• **Exercise details**
Go through the entries below and collect each line with the string "along" in it.

(Data extracted from a collection)
□ □ □

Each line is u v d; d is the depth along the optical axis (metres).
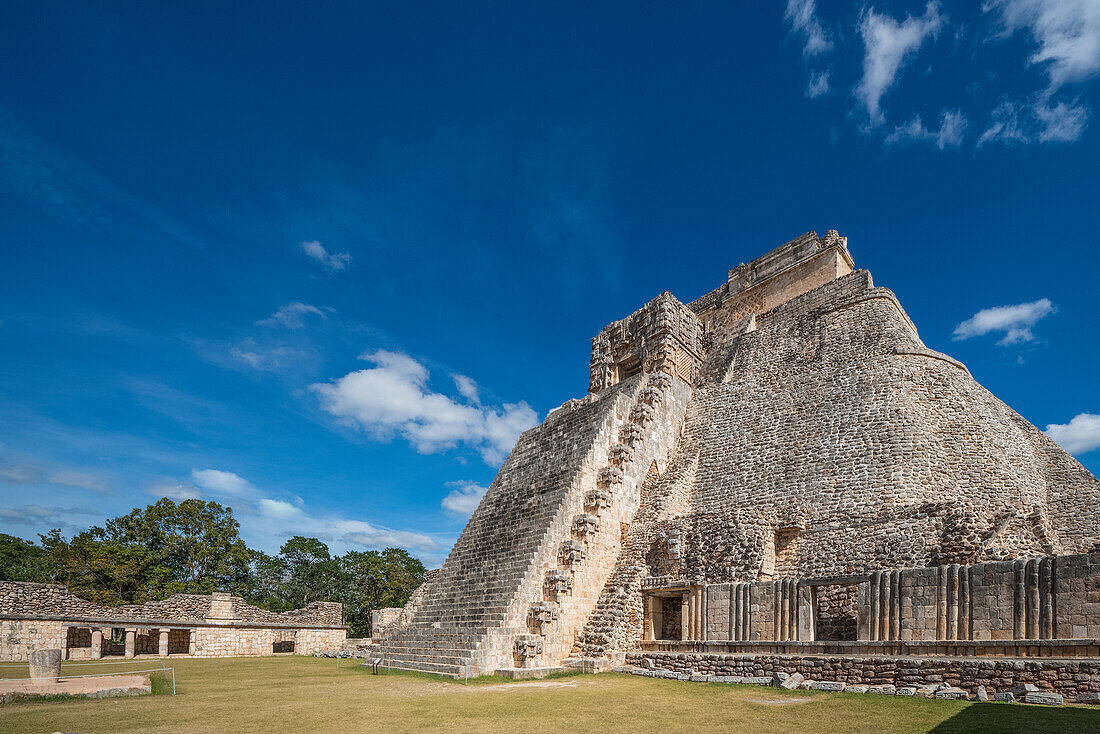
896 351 27.84
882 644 16.11
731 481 27.70
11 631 28.14
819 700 14.07
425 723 12.05
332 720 12.44
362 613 59.78
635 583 23.27
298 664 26.81
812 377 29.80
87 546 48.38
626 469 27.78
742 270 41.25
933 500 21.91
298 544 65.12
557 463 28.44
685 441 31.62
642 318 37.59
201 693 16.66
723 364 36.03
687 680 18.25
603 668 20.62
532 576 22.55
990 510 21.98
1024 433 26.92
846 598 19.98
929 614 15.93
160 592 49.25
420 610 25.62
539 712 13.12
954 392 26.27
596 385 38.16
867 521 21.48
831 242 36.69
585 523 24.45
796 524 23.44
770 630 18.80
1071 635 13.80
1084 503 22.86
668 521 24.88
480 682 18.52
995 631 14.89
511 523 26.64
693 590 21.14
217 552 55.50
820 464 25.22
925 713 12.06
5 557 49.94
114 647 34.47
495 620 21.55
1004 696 13.09
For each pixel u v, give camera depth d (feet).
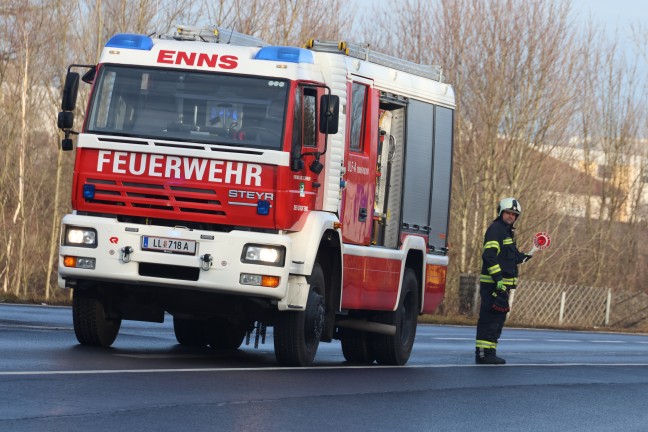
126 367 57.57
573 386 70.95
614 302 232.53
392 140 83.30
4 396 43.68
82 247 65.31
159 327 100.12
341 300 72.43
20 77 229.45
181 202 64.95
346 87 74.59
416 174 85.30
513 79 223.71
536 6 226.17
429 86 87.71
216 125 65.72
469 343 119.03
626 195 282.36
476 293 209.56
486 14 224.94
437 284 89.25
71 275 65.67
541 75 225.35
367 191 78.07
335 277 71.92
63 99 67.67
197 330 80.89
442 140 89.35
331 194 70.59
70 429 38.09
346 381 62.23
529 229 228.63
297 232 66.64
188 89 66.49
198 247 64.39
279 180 64.95
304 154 66.85
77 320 68.85
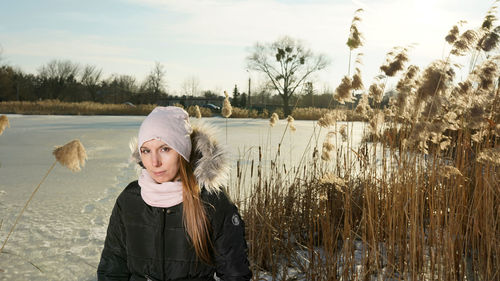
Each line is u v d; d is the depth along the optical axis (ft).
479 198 9.34
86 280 10.10
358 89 9.65
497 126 9.27
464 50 8.43
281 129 65.00
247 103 176.45
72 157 4.66
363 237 9.04
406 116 9.39
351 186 10.55
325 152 11.19
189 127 5.13
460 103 9.59
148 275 5.14
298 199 13.07
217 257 5.10
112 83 208.64
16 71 188.34
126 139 43.80
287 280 9.91
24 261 11.12
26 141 40.70
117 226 5.41
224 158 5.13
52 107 119.55
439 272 8.64
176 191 4.99
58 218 14.92
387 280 9.00
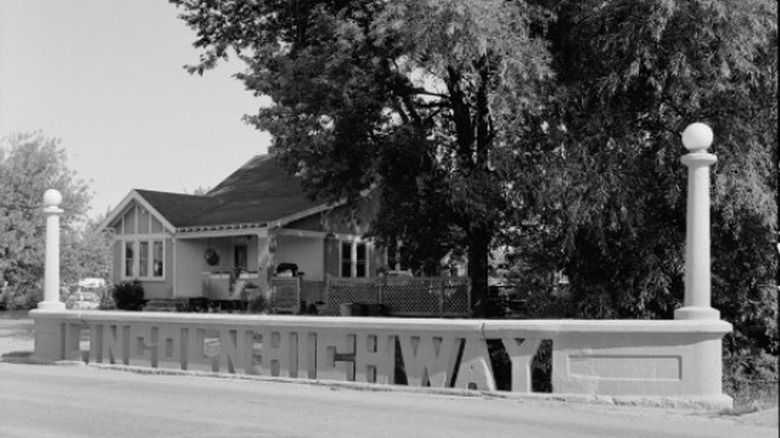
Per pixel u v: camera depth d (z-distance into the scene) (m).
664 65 16.53
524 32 16.47
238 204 34.00
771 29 15.68
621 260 17.81
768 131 16.58
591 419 10.90
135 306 33.19
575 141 16.91
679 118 17.05
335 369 14.25
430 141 22.22
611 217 16.64
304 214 30.80
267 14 23.95
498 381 16.27
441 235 25.02
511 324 12.58
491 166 18.83
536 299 18.72
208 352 20.36
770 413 11.37
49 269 18.62
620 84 16.77
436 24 15.34
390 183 22.97
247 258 33.84
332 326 14.23
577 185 16.45
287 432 9.84
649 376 11.84
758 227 17.00
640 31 15.84
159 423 10.47
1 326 30.08
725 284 17.58
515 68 15.72
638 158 17.08
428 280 25.73
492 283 31.36
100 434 9.70
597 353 12.09
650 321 11.87
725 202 16.19
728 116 16.44
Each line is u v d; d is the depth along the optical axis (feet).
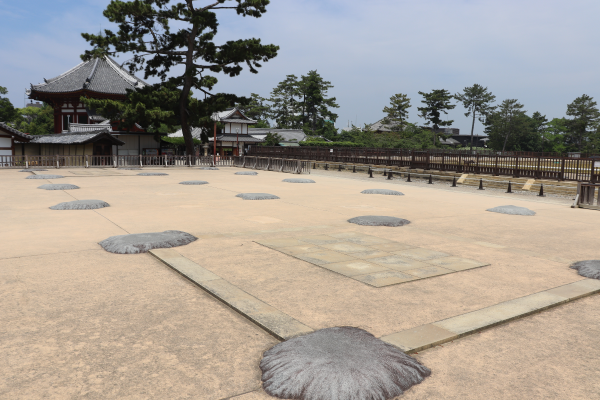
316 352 10.53
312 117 320.70
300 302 14.87
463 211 40.16
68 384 9.47
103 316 13.42
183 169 101.30
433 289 16.58
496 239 27.32
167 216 33.40
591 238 28.32
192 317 13.50
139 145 139.44
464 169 84.58
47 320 13.03
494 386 9.77
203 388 9.45
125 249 21.47
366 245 23.99
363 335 11.72
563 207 46.03
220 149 192.13
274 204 41.73
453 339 12.25
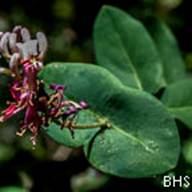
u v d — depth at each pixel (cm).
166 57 59
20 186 58
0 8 75
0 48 50
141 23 56
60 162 60
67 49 74
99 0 73
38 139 65
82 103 51
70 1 75
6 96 56
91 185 61
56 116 51
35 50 51
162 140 50
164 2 71
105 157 50
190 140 55
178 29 68
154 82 55
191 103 54
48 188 59
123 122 51
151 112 50
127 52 56
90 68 51
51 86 51
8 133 69
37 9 75
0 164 62
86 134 51
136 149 50
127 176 50
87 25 74
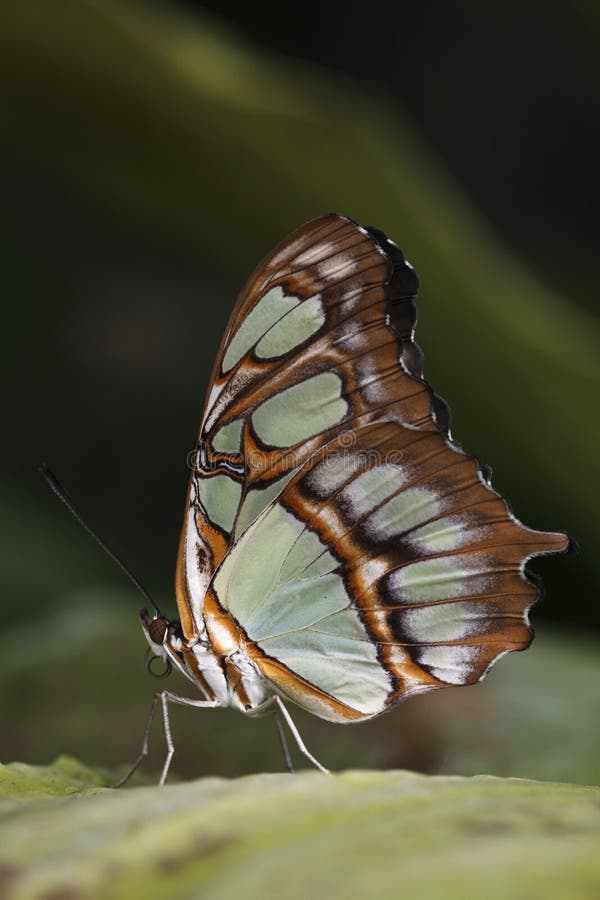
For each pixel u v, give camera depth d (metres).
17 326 0.69
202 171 0.64
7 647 0.64
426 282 0.63
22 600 0.67
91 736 0.63
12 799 0.55
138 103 0.63
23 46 0.62
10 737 0.63
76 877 0.45
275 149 0.63
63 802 0.54
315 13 1.03
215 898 0.41
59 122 0.64
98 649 0.64
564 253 1.02
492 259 0.64
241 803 0.51
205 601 0.60
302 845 0.46
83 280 0.70
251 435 0.59
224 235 0.65
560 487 0.66
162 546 0.69
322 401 0.59
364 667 0.60
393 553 0.59
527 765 0.61
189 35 0.62
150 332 0.70
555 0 1.07
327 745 0.62
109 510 0.69
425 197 0.64
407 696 0.60
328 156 0.62
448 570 0.59
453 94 1.10
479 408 0.65
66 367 0.70
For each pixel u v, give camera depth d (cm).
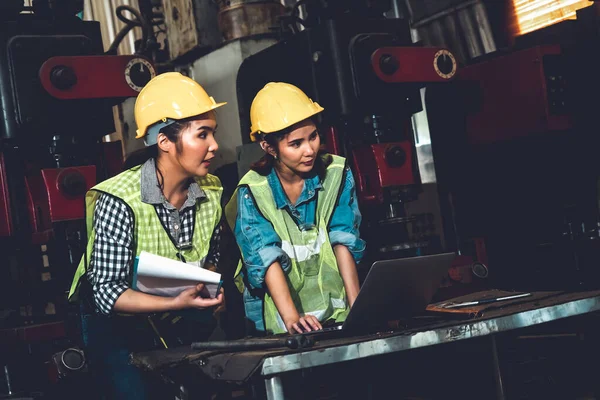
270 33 401
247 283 256
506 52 361
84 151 289
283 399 183
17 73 271
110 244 227
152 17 399
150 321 242
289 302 237
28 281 287
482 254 356
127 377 236
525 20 393
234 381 181
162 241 236
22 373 276
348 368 285
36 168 282
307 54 312
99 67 279
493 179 368
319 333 209
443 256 217
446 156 380
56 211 271
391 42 308
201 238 244
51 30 288
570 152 337
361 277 303
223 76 407
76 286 239
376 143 306
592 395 297
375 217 310
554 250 334
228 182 399
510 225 361
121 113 452
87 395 277
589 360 306
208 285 216
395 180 303
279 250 241
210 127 232
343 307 260
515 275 349
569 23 343
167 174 236
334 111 304
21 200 280
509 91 341
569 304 216
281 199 249
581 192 333
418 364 324
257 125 246
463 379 303
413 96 318
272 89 248
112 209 228
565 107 329
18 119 270
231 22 402
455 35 414
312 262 253
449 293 292
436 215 411
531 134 334
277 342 197
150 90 235
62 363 261
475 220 377
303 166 242
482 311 216
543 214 348
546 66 326
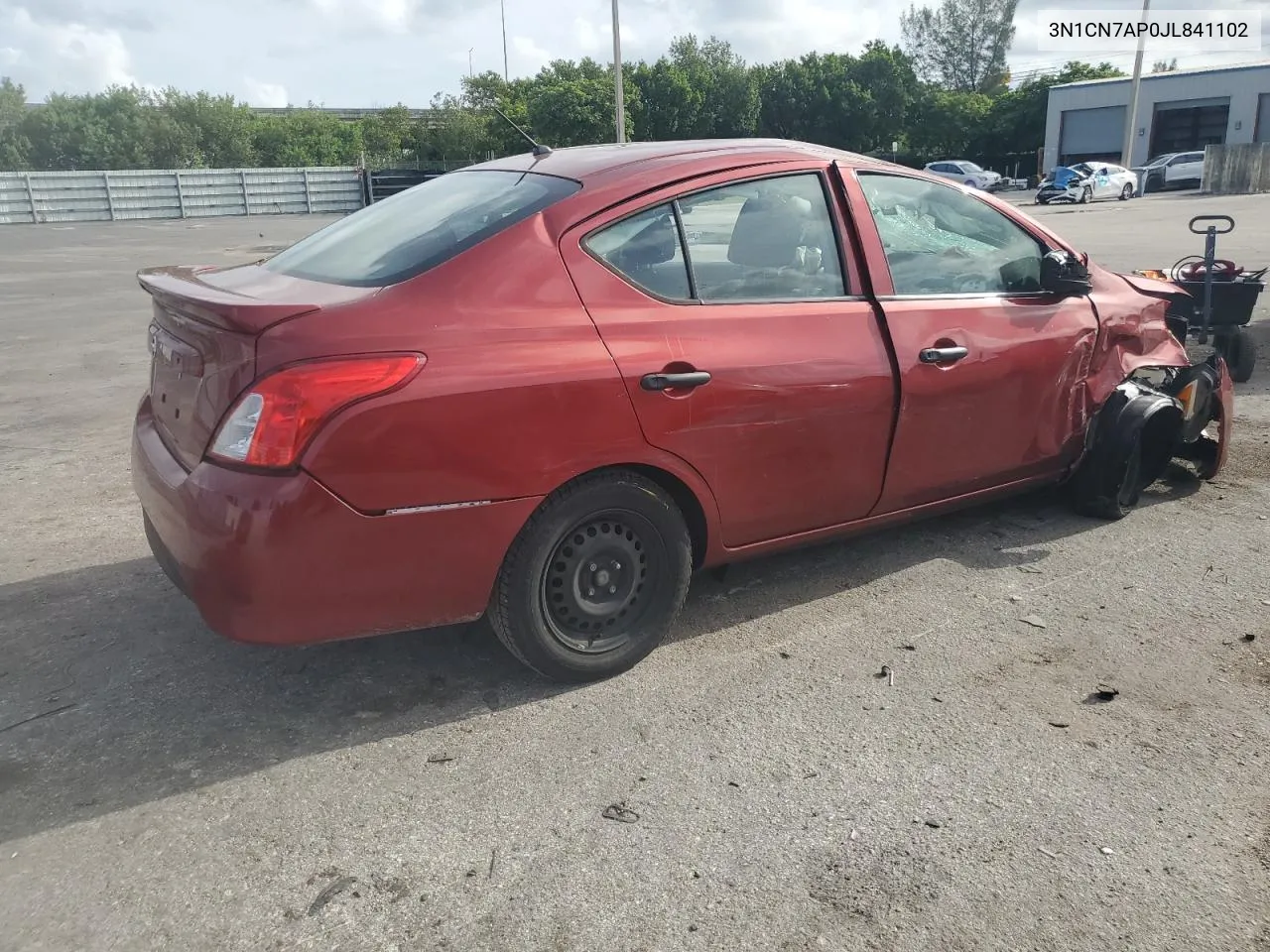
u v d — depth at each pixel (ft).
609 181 10.67
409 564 9.25
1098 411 14.94
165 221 141.49
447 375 9.09
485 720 10.20
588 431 9.82
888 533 15.07
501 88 201.16
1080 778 9.16
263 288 10.40
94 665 11.39
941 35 275.80
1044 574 13.57
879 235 12.39
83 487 18.33
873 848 8.26
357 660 11.43
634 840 8.39
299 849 8.32
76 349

□ □ □

• **Output for this exercise**
Each line is u v d; d is the depth along the optical axis (metres).
Each line is u v d; d is the depth along the optical axis (ft).
Each line is u v d; d is the depth along the optical axis (feet).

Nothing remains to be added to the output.